══ DATA IN THIS EXERCISE ══

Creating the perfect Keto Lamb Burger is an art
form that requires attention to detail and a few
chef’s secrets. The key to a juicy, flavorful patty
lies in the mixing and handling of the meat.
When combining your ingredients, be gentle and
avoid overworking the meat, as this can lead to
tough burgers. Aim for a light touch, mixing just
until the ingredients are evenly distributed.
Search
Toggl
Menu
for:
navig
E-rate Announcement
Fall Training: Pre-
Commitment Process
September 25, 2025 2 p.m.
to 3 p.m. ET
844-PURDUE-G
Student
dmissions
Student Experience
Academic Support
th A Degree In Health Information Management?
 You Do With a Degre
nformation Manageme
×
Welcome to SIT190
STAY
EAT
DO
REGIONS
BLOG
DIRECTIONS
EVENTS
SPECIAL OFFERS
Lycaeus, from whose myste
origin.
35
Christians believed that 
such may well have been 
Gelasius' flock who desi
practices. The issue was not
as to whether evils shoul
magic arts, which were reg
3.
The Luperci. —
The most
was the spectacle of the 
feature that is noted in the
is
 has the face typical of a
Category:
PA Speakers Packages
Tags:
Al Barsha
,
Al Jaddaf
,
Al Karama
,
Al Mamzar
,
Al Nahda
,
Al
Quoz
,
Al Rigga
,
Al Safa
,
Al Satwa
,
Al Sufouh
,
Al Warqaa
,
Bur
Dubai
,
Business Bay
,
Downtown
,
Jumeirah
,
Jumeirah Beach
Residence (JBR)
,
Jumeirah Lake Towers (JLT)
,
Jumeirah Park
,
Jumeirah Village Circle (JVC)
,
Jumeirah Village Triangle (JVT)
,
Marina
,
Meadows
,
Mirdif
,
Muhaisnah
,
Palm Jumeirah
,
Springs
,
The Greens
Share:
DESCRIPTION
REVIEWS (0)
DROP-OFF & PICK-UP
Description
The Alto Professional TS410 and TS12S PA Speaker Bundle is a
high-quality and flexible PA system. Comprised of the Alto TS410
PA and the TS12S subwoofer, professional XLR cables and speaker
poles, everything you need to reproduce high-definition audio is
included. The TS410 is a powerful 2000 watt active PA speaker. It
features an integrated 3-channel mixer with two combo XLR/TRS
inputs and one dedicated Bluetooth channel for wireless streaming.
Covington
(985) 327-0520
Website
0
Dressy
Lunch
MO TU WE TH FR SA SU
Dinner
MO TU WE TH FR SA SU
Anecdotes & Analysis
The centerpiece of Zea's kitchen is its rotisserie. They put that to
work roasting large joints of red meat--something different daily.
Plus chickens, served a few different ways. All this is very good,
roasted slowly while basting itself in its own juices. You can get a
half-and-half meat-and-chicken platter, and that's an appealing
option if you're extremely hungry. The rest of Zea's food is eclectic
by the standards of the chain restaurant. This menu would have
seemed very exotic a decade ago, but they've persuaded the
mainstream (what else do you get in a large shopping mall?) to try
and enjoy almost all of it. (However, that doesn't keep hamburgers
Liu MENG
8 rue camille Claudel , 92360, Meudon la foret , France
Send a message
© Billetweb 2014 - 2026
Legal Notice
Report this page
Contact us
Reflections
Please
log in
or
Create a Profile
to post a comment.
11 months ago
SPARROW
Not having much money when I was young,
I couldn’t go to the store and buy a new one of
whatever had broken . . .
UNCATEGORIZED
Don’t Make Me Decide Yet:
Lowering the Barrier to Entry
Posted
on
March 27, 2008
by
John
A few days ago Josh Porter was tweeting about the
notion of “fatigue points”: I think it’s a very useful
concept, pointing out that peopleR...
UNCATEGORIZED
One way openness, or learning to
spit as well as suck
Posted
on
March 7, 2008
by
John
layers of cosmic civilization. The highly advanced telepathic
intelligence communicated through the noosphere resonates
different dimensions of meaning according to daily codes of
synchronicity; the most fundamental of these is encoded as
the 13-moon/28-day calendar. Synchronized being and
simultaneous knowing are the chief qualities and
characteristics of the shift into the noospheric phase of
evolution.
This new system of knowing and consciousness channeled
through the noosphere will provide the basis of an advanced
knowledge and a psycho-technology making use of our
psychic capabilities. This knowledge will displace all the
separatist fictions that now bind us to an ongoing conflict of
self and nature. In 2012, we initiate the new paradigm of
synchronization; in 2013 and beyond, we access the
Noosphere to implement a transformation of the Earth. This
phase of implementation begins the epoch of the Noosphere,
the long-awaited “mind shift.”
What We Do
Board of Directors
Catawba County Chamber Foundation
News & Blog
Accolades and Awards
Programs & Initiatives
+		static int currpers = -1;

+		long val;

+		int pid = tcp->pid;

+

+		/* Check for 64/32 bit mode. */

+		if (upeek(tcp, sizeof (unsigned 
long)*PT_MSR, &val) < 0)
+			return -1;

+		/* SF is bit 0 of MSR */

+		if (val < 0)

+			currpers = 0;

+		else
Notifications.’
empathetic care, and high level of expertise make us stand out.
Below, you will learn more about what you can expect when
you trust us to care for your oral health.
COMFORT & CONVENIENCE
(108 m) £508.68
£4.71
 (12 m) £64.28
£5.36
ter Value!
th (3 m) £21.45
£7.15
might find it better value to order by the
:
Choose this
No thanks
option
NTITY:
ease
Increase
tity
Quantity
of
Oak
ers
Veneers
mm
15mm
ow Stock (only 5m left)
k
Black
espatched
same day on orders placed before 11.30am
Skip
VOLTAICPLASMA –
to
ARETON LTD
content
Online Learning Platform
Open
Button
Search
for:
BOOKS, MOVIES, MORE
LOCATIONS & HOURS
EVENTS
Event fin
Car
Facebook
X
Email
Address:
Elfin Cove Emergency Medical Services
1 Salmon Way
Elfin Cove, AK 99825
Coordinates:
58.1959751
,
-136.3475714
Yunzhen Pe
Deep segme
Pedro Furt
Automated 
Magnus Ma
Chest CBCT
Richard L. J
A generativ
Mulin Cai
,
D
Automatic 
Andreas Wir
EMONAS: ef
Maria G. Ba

═══

[DIRECTIONS]
Edit the listing above so that "Keto Lamb Burger" becomes "Keto Beef Burger", and keep every other line the same.

[RESULT]
Creating the perfect Keto Beef Burger is an art
form that requires attention to detail and a few
chef’s secrets. The key to a juicy, flavorful patty
lies in the mixing and handling of the meat.
When combining your ingredients, be gentle and
avoid overworking the meat, as this can lead to
tough burgers. Aim for a light touch, mixing just
until the ingredients are evenly distributed.
Search
Toggl
Menu
for:
navig
E-rate Announcement
Fall Training: Pre-
Commitment Process
September 25, 2025 2 p.m.
to 3 p.m. ET
844-PURDUE-G
Student
dmissions
Student Experience
Academic Support
th A Degree In Health Information Management?
 You Do With a Degre
nformation Manageme
×
Welcome to SIT190
STAY
EAT
DO
REGIONS
BLOG
DIRECTIONS
EVENTS
SPECIAL OFFERS
Lycaeus, from whose myste
origin.
35
Christians believed that 
such may well have been 
Gelasius' flock who desi
practices. The issue was not
as to whether evils shoul
magic arts, which were reg
3.
The Luperci. —
The most
was the spectacle of the 
feature that is noted in the
is
 has the face typical of a
Category:
PA Speakers Packages
Tags:
Al Barsha
,
Al Jaddaf
,
Al Karama
,
Al Mamzar
,
Al Nahda
,
Al
Quoz
,
Al Rigga
,
Al Safa
,
Al Satwa
,
Al Sufouh
,
Al Warqaa
,
Bur
Dubai
,
Business Bay
,
Downtown
,
Jumeirah
,
Jumeirah Beach
Residence (JBR)
,
Jumeirah Lake Towers (JLT)
,
Jumeirah Park
,
Jumeirah Village Circle (JVC)
,
Jumeirah Village Triangle (JVT)
,
Marina
,
Meadows
,
Mirdif
,
Muhaisnah
,
Palm Jumeirah
,
Springs
,
The Greens
Share:
DESCRIPTION
REVIEWS (0)
DROP-OFF & PICK-UP
Description
The Alto Professional TS410 and TS12S PA Speaker Bundle is a
high-quality and flexible PA system. Comprised of the Alto TS410
PA and the TS12S subwoofer, professional XLR cables and speaker
poles, everything you need to reproduce high-definition audio is
included. The TS410 is a powerful 2000 watt active PA speaker. It
features an integrated 3-channel mixer with two combo XLR/TRS
inputs and one dedicated Bluetooth channel for wireless streaming.
Covington
(985) 327-0520
Website
0
Dressy
Lunch
MO TU WE TH FR SA SU
Dinner
MO TU WE TH FR SA SU
Anecdotes & Analysis
The centerpiece of Zea's kitchen is its rotisserie. They put that to
work roasting large joints of red meat--something different daily.
Plus chickens, served a few different ways. All this is very good,
roasted slowly while basting itself in its own juices. You can get a
half-and-half meat-and-chicken platter, and that's an appealing
option if you're extremely hungry. The rest of Zea's food is eclectic
by the standards of the chain restaurant. This menu would have
seemed very exotic a decade ago, but they've persuaded the
mainstream (what else do you get in a large shopping mall?) to try
and enjoy almost all of it. (However, that doesn't keep hamburgers
Liu MENG
8 rue camille Claudel , 92360, Meudon la foret , France
Send a message
© Billetweb 2014 - 2026
Legal Notice
Report this page
Contact us
Reflections
Please
log in
or
Create a Profile
to post a comment.
11 months ago
SPARROW
Not having much money when I was young,
I couldn’t go to the store and buy a new one of
whatever had broken . . .
UNCATEGORIZED
Don’t Make Me Decide Yet:
Lowering the Barrier to Entry
Posted
on
March 27, 2008
by
John
A few days ago Josh Porter was tweeting about the
notion of “fatigue points”: I think it’s a very useful
concept, pointing out that peopleR...
UNCATEGORIZED
One way openness, or learning to
spit as well as suck
Posted
on
March 7, 2008
by
John
layers of cosmic civilization. The highly advanced telepathic
intelligence communicated through the noosphere resonates
different dimensions of meaning according to daily codes of
synchronicity; the most fundamental of these is encoded as
the 13-moon/28-day calendar. Synchronized being and
simultaneous knowing are the chief qualities and
characteristics of the shift into the noospheric phase of
evolution.
This new system of knowing and consciousness channeled
through the noosphere will provide the basis of an advanced
knowledge and a psycho-technology making use of our
psychic capabilities. This knowledge will displace all the
separatist fictions that now bind us to an ongoing conflict of
self and nature. In 2012, we initiate the new paradigm of
synchronization; in 2013 and beyond, we access the
Noosphere to implement a transformation of the Earth. This
phase of implementation begins the epoch of the Noosphere,
the long-awaited “mind shift.”
What We Do
Board of Directors
Catawba County Chamber Foundation
News & Blog
Accolades and Awards
Programs & Initiatives
+		static int currpers = -1;

+		long val;

+		int pid = tcp->pid;

+

+		/* Check for 64/32 bit mode. */

+		if (upeek(tcp, sizeof (unsigned 
long)*PT_MSR, &val) < 0)
+			return -1;

+		/* SF is bit 0 of MSR */

+		if (val < 0)

+			currpers = 0;

+		else
Notifications.’
empathetic care, and high level of expertise make us stand out.
Below, you will learn more about what you can expect when
you trust us to care for your oral health.
COMFORT & CONVENIENCE
(108 m) £508.68
£4.71
 (12 m) £64.28
£5.36
ter Value!
th (3 m) £21.45
£7.15
might find it better value to order by the
:
Choose this
No thanks
option
NTITY:
ease
Increase
tity
Quantity
of
Oak
ers
Veneers
mm
15mm
ow Stock (only 5m left)
k
Black
espatched
same day on orders placed before 11.30am
Skip
VOLTAICPLASMA –
to
ARETON LTD
content
Online Learning Platform
Open
Button
Search
for:
BOOKS, MOVIES, MORE
LOCATIONS & HOURS
EVENTS
Event fin
Car
Facebook
X
Email
Address:
Elfin Cove Emergency Medical Services
1 Salmon Way
Elfin Cove, AK 99825
Coordinates:
58.1959751
,
-136.3475714
Yunzhen Pe
Deep segme
Pedro Furt
Automated 
Magnus Ma
Chest CBCT
Richard L. J
A generativ
Mulin Cai
,
D
Automatic 
Andreas Wir
EMONAS: ef
Maria G. Ba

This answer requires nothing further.